The present invention relates to the field of digital electronic circuits. More specifically, in one embodiment the invention provides an improved programmable logic device with enhanced output routing as well as associated methods of operation.
Programmable logic devices (PLDs) are well known to those in the electronics art. Such programmable logic devices are commonly referred to as PALs (Programmable Array Logic), PLAs (Programmable Logic Arrays), FPLAs (Field Programmable Logic Arrays), EPLDs (Electronically Programmable Logic Devices), EEPLDs, LCAs (Logic Cell Arrays), FPGAs (Field Programmable Gate Arrays), and the like. Such devices are used in a wide array of applications where it is desirable to configure or program an off the shelf device for a specific application. Such devices include, for example, the well known Classic.TM. EPLDs, MAX.RTM. 5000 EPLDs, and FLEX.RTM. EPLDs all made by Altera.RTM..
These devices, while similar in some aspects of overall functionality, may be of very different types in terms of circuit architecture. One family of PLDs uses a sum-of-products (SOP) architecture whereby each output is the ORed sum of a number of ANDed product terms of the inputs. This family is represented by the Altera MAX.RTM. and Classic.TM. 5000 EPLDs. Another family of PLDs uses look-up tables (LUTs) to perform logic functions. This family is represented by the Altera FLEX.RTM. EPLDs.
Modern PLDs generally are constructed from small functional units variously referred to as logic modules or macrocells and herein referred to as logic elements (LEs). These LEs are typically identical or nearly identical throughout the PLD and perform a function that is a sub unit of the function of the entire PLD. For example, in a PLD based on an LUT architecture, the LEs might each be four input/one output LUTs. PLDs generally include an interconnect structure of conductors to provide a mechanism for selectively connecting the inputs and outputs of the LEs in order to perform the PLD functionality.
Larger PLD's of both the SOP and LUT type generally group the smaller LEs into larger functional units herein referred to as logic array blocks (LABs). The LABs can contain within them a local LAB interconnect that allows signals in one LE to be selectively connected to signals in a different LE in the same LAB and that transmits signals from the global interconnect to the inputs of the individual LEs. The LABs may be connected to one another and to input and output circuits by means of the global interconnect,
While such devices have met with substantial success, such devices also meet with certain limitations.

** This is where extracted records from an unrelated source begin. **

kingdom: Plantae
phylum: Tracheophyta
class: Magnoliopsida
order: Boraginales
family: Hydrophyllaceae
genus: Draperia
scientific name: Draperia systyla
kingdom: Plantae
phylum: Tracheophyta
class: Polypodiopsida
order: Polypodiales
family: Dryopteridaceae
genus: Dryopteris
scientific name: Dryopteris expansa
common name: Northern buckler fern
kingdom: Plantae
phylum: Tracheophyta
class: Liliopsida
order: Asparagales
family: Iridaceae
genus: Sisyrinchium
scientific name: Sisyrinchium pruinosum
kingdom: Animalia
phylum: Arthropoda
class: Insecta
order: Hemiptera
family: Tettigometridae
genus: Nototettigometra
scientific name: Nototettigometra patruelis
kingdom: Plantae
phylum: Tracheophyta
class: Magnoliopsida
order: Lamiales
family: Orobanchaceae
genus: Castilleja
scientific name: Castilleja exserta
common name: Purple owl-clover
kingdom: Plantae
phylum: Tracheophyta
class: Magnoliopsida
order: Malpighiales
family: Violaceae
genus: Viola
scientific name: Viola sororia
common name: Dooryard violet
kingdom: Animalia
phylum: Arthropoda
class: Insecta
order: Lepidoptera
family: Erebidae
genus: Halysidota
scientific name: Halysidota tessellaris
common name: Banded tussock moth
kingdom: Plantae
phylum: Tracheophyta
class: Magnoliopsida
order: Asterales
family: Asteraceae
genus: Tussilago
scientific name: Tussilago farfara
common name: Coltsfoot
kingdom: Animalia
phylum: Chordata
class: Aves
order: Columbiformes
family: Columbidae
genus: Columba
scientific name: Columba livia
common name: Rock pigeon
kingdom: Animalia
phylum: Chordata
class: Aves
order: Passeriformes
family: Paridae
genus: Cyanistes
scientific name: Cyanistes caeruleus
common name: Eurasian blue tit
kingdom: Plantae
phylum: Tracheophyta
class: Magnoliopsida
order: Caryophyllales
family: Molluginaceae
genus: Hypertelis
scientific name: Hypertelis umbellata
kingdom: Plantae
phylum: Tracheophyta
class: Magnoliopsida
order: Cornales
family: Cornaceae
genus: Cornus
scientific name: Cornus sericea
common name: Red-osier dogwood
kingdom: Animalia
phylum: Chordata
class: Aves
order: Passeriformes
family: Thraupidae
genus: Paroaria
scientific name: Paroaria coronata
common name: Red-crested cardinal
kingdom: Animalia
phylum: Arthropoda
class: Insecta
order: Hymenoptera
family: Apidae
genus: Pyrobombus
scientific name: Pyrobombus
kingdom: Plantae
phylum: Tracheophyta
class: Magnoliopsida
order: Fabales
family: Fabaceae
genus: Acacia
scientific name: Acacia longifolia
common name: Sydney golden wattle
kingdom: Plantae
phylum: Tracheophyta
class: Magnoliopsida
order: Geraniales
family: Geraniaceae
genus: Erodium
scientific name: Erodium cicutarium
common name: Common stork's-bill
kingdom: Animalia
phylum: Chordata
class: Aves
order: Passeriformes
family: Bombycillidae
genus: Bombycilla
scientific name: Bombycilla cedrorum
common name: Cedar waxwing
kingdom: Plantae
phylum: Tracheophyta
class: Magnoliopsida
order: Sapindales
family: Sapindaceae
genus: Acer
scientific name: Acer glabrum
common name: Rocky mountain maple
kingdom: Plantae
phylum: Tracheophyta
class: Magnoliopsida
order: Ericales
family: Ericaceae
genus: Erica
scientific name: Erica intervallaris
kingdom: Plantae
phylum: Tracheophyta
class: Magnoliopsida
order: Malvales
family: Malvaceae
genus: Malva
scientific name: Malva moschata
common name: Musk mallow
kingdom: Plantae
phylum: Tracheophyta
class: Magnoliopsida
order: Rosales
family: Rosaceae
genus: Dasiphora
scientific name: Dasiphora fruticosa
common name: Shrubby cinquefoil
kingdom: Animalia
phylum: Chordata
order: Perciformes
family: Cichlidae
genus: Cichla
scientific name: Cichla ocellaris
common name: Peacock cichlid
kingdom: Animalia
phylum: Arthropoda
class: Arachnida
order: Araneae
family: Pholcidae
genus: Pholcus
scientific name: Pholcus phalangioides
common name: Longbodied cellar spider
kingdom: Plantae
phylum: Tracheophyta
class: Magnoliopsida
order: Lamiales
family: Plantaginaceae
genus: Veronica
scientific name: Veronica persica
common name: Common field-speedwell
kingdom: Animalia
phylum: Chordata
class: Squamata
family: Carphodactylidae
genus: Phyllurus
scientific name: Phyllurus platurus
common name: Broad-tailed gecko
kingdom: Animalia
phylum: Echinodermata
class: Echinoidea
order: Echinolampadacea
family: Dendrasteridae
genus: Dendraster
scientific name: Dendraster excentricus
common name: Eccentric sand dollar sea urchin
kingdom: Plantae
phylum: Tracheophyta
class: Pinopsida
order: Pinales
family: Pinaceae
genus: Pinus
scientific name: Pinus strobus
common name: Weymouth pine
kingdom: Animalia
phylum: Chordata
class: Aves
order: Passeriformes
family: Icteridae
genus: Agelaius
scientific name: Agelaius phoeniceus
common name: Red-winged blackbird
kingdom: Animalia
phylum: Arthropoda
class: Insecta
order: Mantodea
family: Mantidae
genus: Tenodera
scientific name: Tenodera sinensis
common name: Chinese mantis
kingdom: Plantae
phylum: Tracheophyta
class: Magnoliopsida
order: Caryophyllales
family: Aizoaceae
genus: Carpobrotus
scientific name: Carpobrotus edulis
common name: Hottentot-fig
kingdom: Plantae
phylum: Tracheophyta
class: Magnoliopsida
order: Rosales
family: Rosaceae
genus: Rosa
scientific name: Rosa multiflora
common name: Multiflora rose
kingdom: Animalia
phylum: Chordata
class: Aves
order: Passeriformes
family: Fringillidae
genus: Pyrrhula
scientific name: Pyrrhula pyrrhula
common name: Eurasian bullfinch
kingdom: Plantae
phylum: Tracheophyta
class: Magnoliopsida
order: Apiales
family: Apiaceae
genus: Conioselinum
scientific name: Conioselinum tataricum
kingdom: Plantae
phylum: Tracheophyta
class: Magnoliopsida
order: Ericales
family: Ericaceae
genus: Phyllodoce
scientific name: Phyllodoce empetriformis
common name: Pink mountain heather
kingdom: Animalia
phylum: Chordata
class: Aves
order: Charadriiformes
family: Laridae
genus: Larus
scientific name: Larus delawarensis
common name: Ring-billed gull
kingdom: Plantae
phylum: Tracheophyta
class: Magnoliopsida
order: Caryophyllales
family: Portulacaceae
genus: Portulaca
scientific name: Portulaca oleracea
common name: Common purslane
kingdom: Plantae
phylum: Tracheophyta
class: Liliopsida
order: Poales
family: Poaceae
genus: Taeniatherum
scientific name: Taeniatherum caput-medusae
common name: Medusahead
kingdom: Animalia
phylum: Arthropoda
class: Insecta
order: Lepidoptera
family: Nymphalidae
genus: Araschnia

For example, larger PLDs are generally provided with a large number of external input/output pins for transmitting signals off-chip, but the interconnect structure of such PLDs is such that a particular LE on the chip has direct access to a very limited number of I/O pins. A typical PLD may have as many as two hundred to four hundred or more I/O pins. Such devices are also provided with an intricate global interconnect structure for allowing individual functional elements on the PLD to communicate signals with all other elements on the PLD. For reasons of conserving chip area, this global interconnect structure is connected to the external pins in a limited way such that a particular LE on the chip has direct access to a very limited number of I/O pins. If a signal from a LE must be transmitted to an I/O pin to which that LE does not have direct access, the signal must be routed through an additional LE that has direct access to that I/O pin. This can create problems in PLD reprogrammability and modifiability of certain logic designs. For example, if a minor modification in an application requires that a logic signal be routed to a different I/O pin, ideally the PLD should be easily reprogrammable to accommodate this modification. However, with the limitations of some prior art PLDs, rerouting a logic signal to a different I/O pin could require use of additional LEs. If these LEs were unavailable because they were being used in other parts of the design, modification of the chip to reroute the output signal might be impossible.
From the above it is seen that an improved programmable logic device is desired.